──────── 学習用本文 ────────

図11Bは、実施例2に係るレプリカ原盤のプレフォーム前後の微細凹凸パターンの断面撮影図である。
図11Cは、実施例3に係るレプリカ原盤のプレフォーム前後の微細凹凸パターンの断面撮影図である。
図11Dは、比較例1に係るレプリカ原盤のプレフォーム前後の微細凹凸パターンの断面撮影図である。
図811は、比較例2に係るレプリカ原盤のプレフォーム前後の微細凹凸パターンの断面撮影図である。なお、
図11A〜
図11Eにおいて、レプリカ原盤のプレフォーム後の撮影画像は、凸レンズの頂点部の撮影画像である。
【0110】
表1は、実施例1〜3、比較例1,2に係るレプリカ原盤における、プレフォーム前の微細凹凸パターンの高さと、プレフォーム後の微細凹凸パターンの高さと、プレフォーム前の微細凹凸パターンの高さとプレフォーム後の微細凹凸パターンの高さとの比である残留率と、変形後のレプリカ原盤の目視による評価結果とを示す図である。
【0111】
【表1】
【0112】
図11A〜11Cおよび表1に示すように、実施例1〜3では、プレフォーム前後で、微細凹凸パターンが崩れることなく(残留率が高く)、レプリカ原盤に微細凹凸パターンが転写されている。すなわち、レプリカ原盤が立体形状を維持したまま、微細凹凸パターンが形成されている。

──────── 提供資料 ────────

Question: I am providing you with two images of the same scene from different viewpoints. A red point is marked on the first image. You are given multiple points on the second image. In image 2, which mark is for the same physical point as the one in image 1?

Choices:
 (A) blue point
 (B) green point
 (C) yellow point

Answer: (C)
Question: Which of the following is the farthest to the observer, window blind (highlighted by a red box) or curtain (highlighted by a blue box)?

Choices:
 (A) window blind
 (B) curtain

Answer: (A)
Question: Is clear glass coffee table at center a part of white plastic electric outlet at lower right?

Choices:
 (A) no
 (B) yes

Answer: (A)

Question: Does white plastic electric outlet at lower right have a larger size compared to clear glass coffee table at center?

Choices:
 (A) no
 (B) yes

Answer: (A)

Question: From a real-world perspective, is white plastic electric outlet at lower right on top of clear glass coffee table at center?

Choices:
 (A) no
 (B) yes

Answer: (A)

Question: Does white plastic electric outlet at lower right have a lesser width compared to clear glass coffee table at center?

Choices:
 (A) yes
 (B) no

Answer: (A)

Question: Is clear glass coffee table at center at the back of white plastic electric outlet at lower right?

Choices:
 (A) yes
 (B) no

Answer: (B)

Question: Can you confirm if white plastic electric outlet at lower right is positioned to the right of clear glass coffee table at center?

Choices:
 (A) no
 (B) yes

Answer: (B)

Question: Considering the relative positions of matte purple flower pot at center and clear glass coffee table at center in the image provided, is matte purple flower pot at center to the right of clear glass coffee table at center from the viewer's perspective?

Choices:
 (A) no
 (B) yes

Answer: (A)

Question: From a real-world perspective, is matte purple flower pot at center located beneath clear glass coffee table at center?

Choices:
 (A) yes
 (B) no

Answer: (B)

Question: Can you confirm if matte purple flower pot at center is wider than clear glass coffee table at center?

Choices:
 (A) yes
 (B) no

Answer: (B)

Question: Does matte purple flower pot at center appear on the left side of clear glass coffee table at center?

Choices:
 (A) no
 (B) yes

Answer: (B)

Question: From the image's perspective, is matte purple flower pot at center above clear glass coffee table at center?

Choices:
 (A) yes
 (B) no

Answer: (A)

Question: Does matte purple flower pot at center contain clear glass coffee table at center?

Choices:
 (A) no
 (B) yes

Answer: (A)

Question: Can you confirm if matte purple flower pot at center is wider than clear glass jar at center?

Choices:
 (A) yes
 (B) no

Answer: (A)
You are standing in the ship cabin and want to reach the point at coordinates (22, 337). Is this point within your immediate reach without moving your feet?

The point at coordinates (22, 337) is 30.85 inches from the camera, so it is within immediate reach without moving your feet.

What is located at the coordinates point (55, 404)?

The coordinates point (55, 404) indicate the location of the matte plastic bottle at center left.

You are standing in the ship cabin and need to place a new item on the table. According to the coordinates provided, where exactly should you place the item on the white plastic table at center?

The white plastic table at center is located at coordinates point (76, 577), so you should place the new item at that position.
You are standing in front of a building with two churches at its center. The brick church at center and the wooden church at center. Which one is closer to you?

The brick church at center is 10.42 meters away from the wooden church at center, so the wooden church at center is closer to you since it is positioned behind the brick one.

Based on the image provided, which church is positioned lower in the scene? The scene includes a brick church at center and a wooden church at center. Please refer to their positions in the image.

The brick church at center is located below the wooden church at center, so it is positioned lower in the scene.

────────

■ 設問:
1. レプリカ原盤の本文によると、表1に示される残留率は何と何の比ですか。
2. レプリカ原盤の本文から、「図811は、比較例2に係るレ」から「凸パターンが形成されている。」までをそのまま抜き出して返してください。「凸パターンが形成されている。」も含めてください。

■ 設問別の解答:
1. プレフォーム前の微細凹凸パターンの高さと、プレフォーム後の微細凹凸パターンの高さとの比です。

2.
図811は、比較例2に係るレプリカ原盤のプレフォーム前後の微細凹凸パターンの断面撮影図である。なお、
図11A〜
図11Eにおいて、レプリカ原盤のプレフォーム後の撮影画像は、凸レンズの頂点部の撮影画像である。
【0110】
表1は、実施例1〜3、比較例1,2に係るレプリカ原盤における、プレフォーム前の微細凹凸パターンの高さと、プレフォーム後の微細凹凸パターンの高さと、プレフォーム前の微細凹凸パターンの高さとプレフォーム後の微細凹凸パターンの高さとの比である残留率と、変形後のレプリカ原盤の目視による評価結果とを示す図である。
【0111】
【表1】
【0112】
図11A〜11Cおよび表1に示すように、実施例1〜3では、プレフォーム前後で、微細凹凸パターンが崩れることなく(残留率が高く)、レプリカ原盤に微細凹凸パターンが転写されている。すなわち、レプリカ原盤が立体形状を維持したまま、微細凹凸パターンが形成されている。